Invoice auto-generated and settled when shipment GPS confirms delivery Payroll that executes on-chain every two weeks — no processor needed Freelancer contracts with milestone-triggered payments Tax compliance docs generated from on-chain transaction state Multi-party supply agreements that self-execute across jurisdictions

A typical business workflow, on-chain

Agreement signed
Milestone delivered
Verified on-chain
Auto-settlement

An SME owner today manages a patchwork of SaaS tools for invoicing, contracts, payroll, and compliance — each one a separate vendor relationship, a separate data silo, a separate monthly fee. The administrative burden scales linearly with the business, consuming time and capital that should go to the actual work.

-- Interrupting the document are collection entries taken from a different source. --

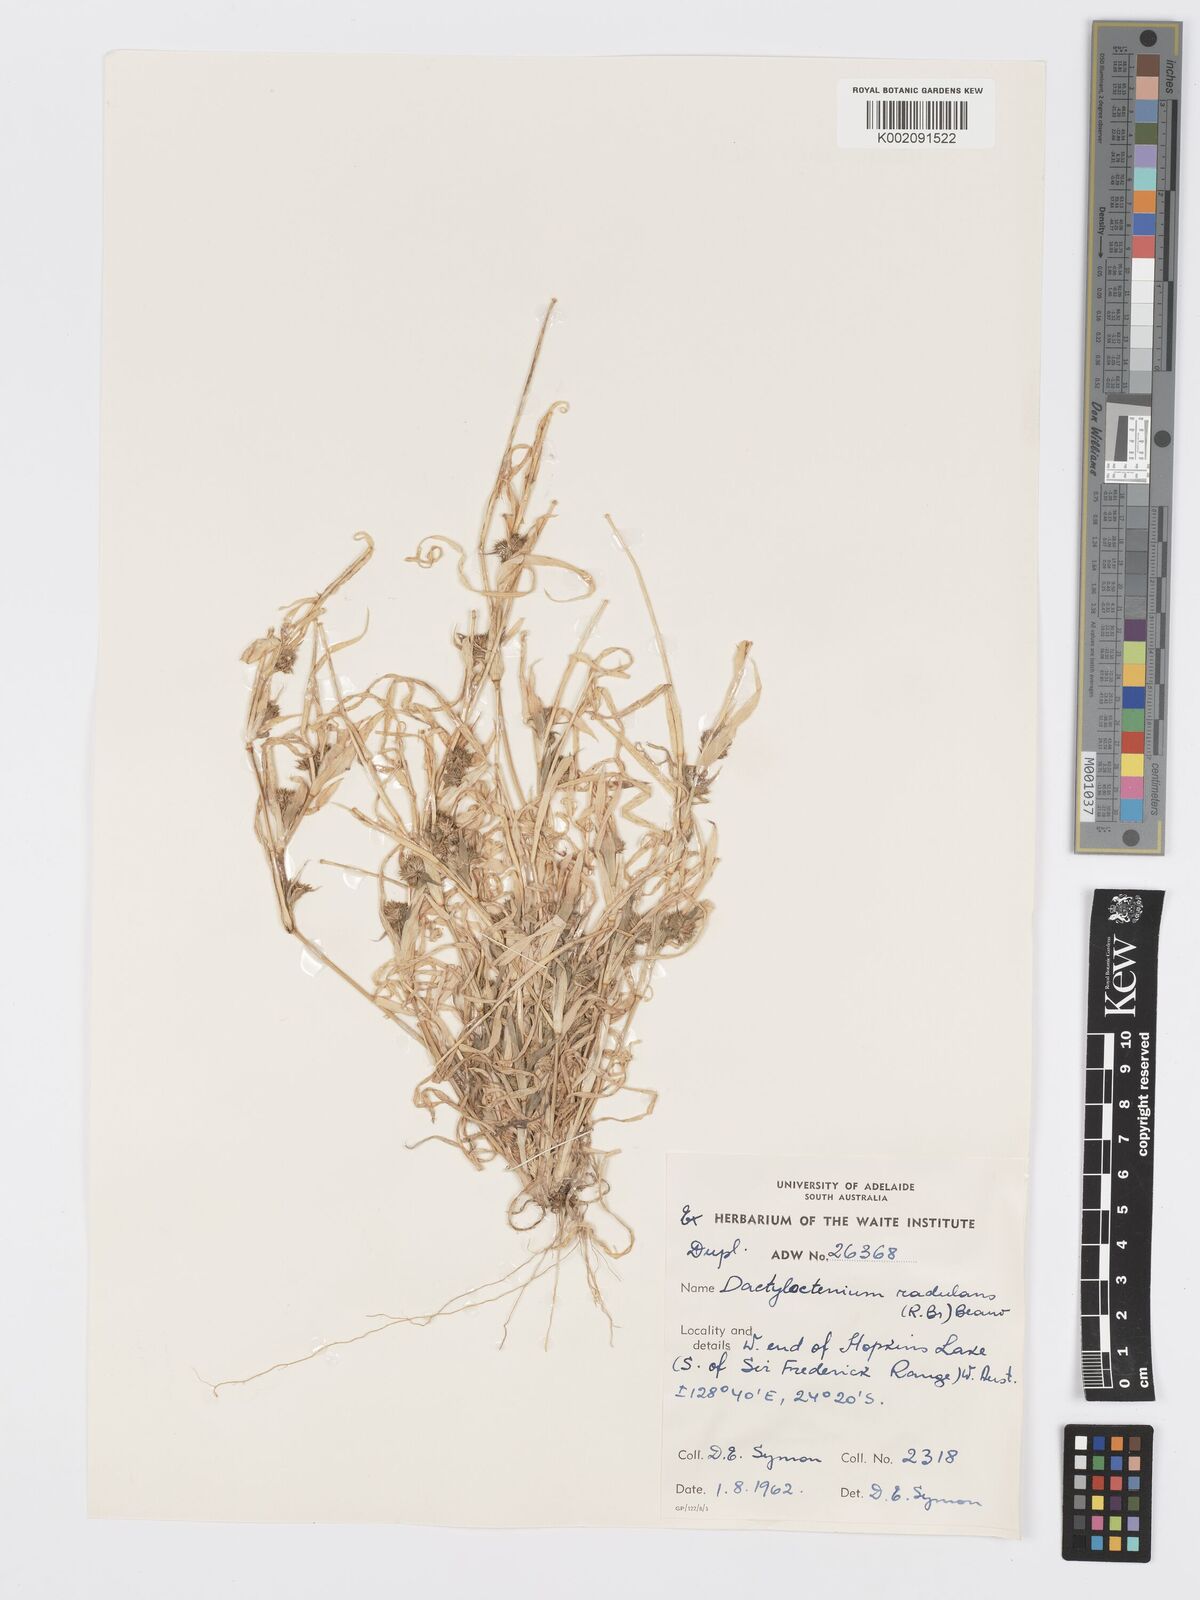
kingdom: Plantae
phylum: Tracheophyta
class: Liliopsida
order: Poales
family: Poaceae
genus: Dactyloctenium
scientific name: Dactyloctenium radulans
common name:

The core insight is that most business-to-business agreements are already structured as conditional logic: if X is delivered by Y date, then Z payment releases. Ethereum makes this logic executable. A contract between two businesses becomes a smart contract — not metaphorically, literally. Delivery milestones can trigger invoicing automatically. Payroll can execute on schedule without a processor. Compliance documentation can be generated from verifiable on-chain state rather than manually assembled for auditors.

The challenge isn't technical complexity — it's making these workflows accessible to business owners who don't think in terms of blockchains. The resident for this track will work at the intersection of ERP/accounting software and Ethereum primitives, building bridges that feel like better business tools rather than crypto products.

All research, specifications, and reference implementations produced under this track are published openly under permissive licenses.